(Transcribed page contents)
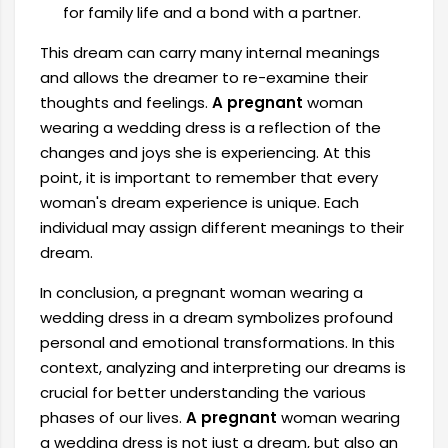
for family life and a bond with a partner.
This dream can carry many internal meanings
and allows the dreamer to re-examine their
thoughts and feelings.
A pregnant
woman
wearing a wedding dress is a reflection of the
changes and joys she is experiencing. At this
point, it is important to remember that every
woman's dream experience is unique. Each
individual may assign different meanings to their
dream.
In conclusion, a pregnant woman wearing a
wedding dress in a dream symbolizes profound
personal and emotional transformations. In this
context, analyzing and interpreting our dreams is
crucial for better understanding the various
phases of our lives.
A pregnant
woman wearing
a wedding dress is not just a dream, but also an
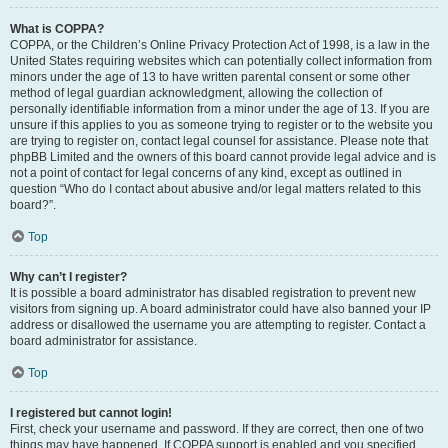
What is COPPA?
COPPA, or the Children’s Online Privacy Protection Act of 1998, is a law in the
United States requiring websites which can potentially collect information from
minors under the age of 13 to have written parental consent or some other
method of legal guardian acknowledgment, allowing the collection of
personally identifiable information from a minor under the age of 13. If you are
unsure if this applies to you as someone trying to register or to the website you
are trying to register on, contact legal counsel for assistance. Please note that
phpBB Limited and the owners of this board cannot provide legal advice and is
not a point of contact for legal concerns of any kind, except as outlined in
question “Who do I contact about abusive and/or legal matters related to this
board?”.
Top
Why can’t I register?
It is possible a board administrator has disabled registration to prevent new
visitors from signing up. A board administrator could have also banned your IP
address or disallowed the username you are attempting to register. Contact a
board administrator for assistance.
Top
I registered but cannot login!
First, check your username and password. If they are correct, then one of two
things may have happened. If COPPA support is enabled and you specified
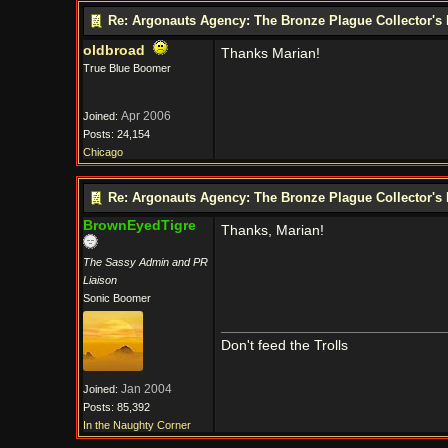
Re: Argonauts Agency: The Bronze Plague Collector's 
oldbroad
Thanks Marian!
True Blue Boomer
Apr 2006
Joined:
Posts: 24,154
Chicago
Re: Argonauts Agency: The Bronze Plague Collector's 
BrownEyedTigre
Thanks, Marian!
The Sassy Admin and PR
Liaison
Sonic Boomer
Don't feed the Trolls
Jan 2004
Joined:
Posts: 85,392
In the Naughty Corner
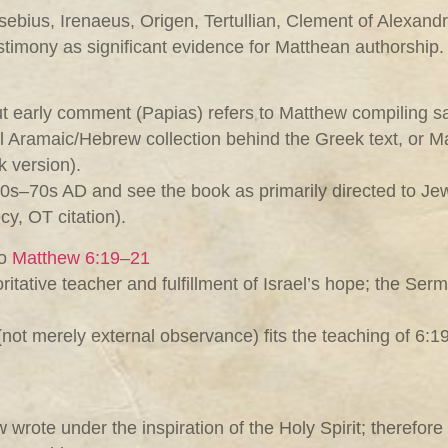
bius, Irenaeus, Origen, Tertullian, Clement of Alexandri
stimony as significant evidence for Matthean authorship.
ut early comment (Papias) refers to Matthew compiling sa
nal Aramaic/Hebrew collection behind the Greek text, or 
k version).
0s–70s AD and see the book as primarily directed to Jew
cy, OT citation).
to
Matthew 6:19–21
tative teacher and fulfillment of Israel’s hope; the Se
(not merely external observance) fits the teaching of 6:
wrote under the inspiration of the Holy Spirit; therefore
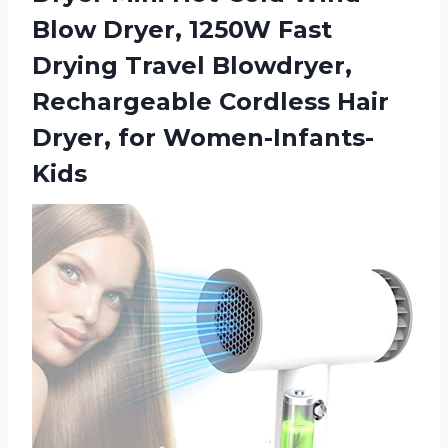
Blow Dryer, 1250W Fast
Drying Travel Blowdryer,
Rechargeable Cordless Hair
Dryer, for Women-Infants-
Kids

§ THE PROBLEM
Find the lines in the data that include "username", then copy each of them.

§ ANSWER SECTION
address or disallowed the username you are attempting to register. Contact a
First, check your username and password. If they are correct, then one of two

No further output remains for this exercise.